***** Information given *****

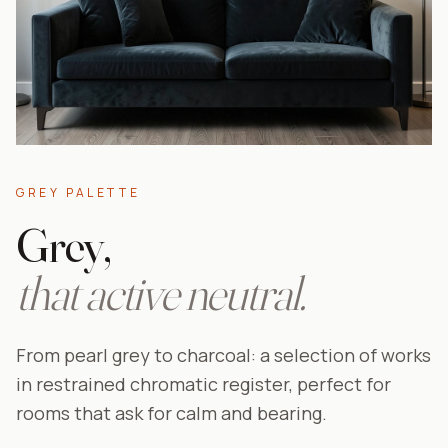
GREY PALETTE
Grey,
that active neutral.
From pearl grey to charcoal: a selection of works
in restrained chromatic register, perfect for
rooms that ask for calm and bearing.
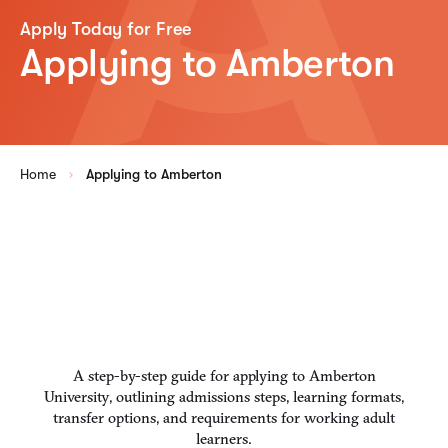
Apply Today for Free
Applying to Amberton
Home
Applying to Amberton
A step-by-step guide for applying to Amberton
University, outlining admissions steps, learning formats,
transfer options, and requirements for working adult
learners.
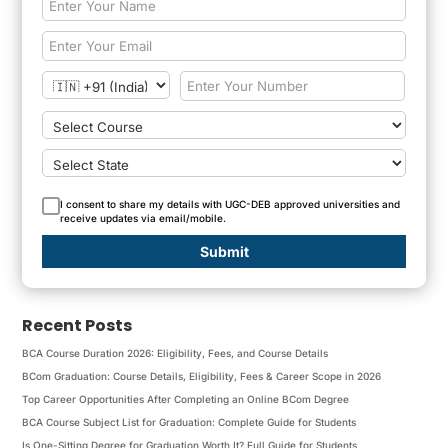
I consent to share my details with UGC-DEB approved universities and
receive updates via email/mobile.
Submit
Recent Posts
BCA Course Duration 2026: Eligibility, Fees, and Course Details
BCom Graduation: Course Details, Eligibility, Fees & Career Scope in 2026
Top Career Opportunities After Completing an Online BCom Degree
BCA Course Subject List for Graduation: Complete Guide for Students
Is One-Sitting Degree for Graduation Worth It? Full Guide for Students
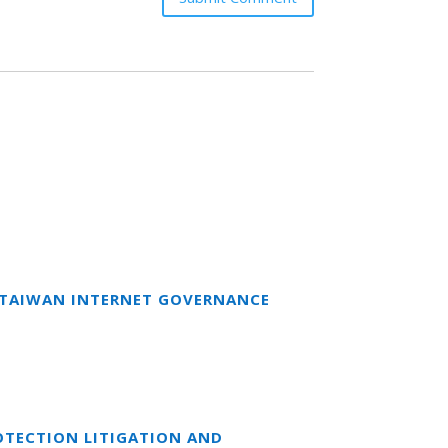
T TAIWAN INTERNET GOVERNANCE
OTECTION LITIGATION AND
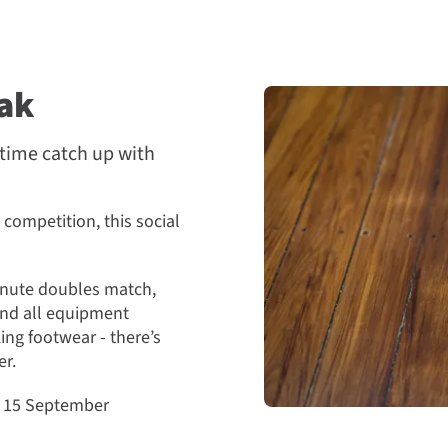
ak
htime catch up with
 competition, this social
minute doubles match,
and all equipment
ing footwear - there’s
er.
o 15 September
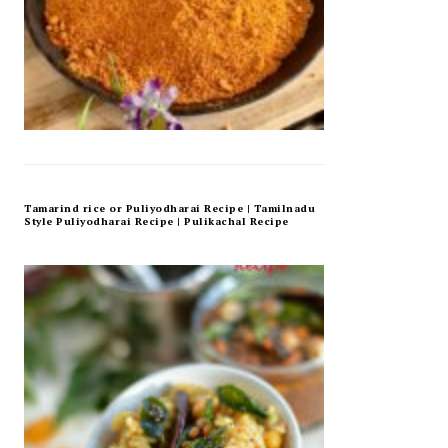
Tamarind rice or Puliyodharai Recipe | Tamilnadu
Style Puliyodharai Recipe | Pulikachal Recipe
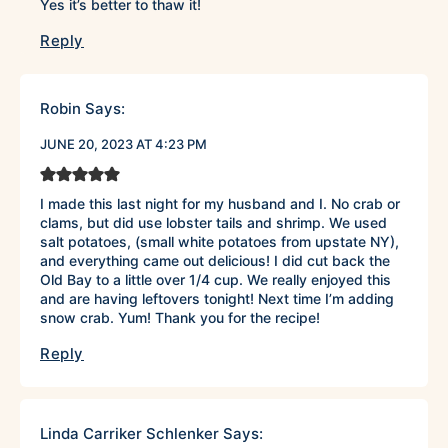
Yes it’s better to thaw it!
Reply
Robin
Says:
JUNE 20, 2023 AT 4:23 PM
I made this last night for my husband and I. No crab or
clams, but did use lobster tails and shrimp. We used
salt potatoes, (small white potatoes from upstate NY),
and everything came out delicious! I did cut back the
Old Bay to a little over 1/4 cup. We really enjoyed this
and are having leftovers tonight! Next time I’m adding
snow crab. Yum! Thank you for the recipe!
Reply
Linda Carriker Schlenker
Says:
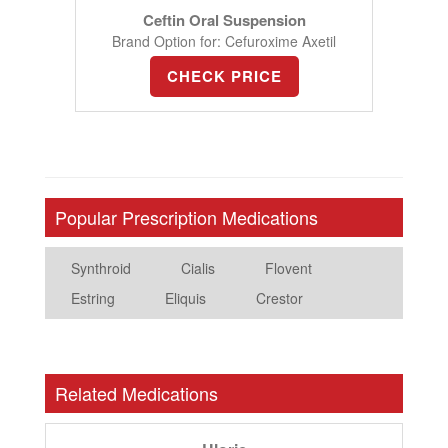
Ceftin Oral Suspension
Brand Option for: Cefuroxime Axetil
CHECK PRICE
Popular Prescription Medications
Synthroid
Cialis
Flovent
Estring
Eliquis
Crestor
Related Medications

*****

## Task goal
With the images left out, output all the entries above exactly.

## Output below
GREY PALETTE
Grey,
that active neutral.
From pearl grey to charcoal: a selection of works
in restrained chromatic register, perfect for
rooms that ask for calm and bearing.
Apply Today for Free
Applying to Amberton
Home
Applying to Amberton
A step-by-step guide for applying to Amberton
University, outlining admissions steps, learning formats,
transfer options, and requirements for working adult
learners.
I consent to share my details with UGC-DEB approved universities and
receive updates via email/mobile.
Submit
Recent Posts
BCA Course Duration 2026: Eligibility, Fees, and Course Details
BCom Graduation: Course Details, Eligibility, Fees & Career Scope in 2026
Top Career Opportunities After Completing an Online BCom Degree
BCA Course Subject List for Graduation: Complete Guide for Students
Is One-Sitting Degree for Graduation Worth It? Full Guide for Students
T TAIWAN INTERNET GOVERNANCE
OTECTION LITIGATION AND
ak
htime catch up with
 competition, this social
minute doubles match,
and all equipment
ing footwear - there’s
er.
o 15 September
Tamarind rice or Puliyodharai Recipe | Tamilnadu
Style Puliyodharai Recipe | Pulikachal Recipe
Yes it’s better to thaw it!
Reply
Robin
Says:
JUNE 20, 2023 AT 4:23 PM
I made this last night for my husband and I. No crab or
clams, but did use lobster tails and shrimp. We used
salt potatoes, (small white potatoes from upstate NY),
and everything came out delicious! I did cut back the
Old Bay to a little over 1/4 cup. We really enjoyed this
and are having leftovers tonight! Next time I’m adding
snow crab. Yum! Thank you for the recipe!
Reply
Linda Carriker Schlenker
Says:
Ceftin Oral Suspension
Brand Option for: Cefuroxime Axetil
CHECK PRICE
Popular Prescription Medications
Synthroid
Cialis
Flovent
Estring
Eliquis
Crestor
Related Medications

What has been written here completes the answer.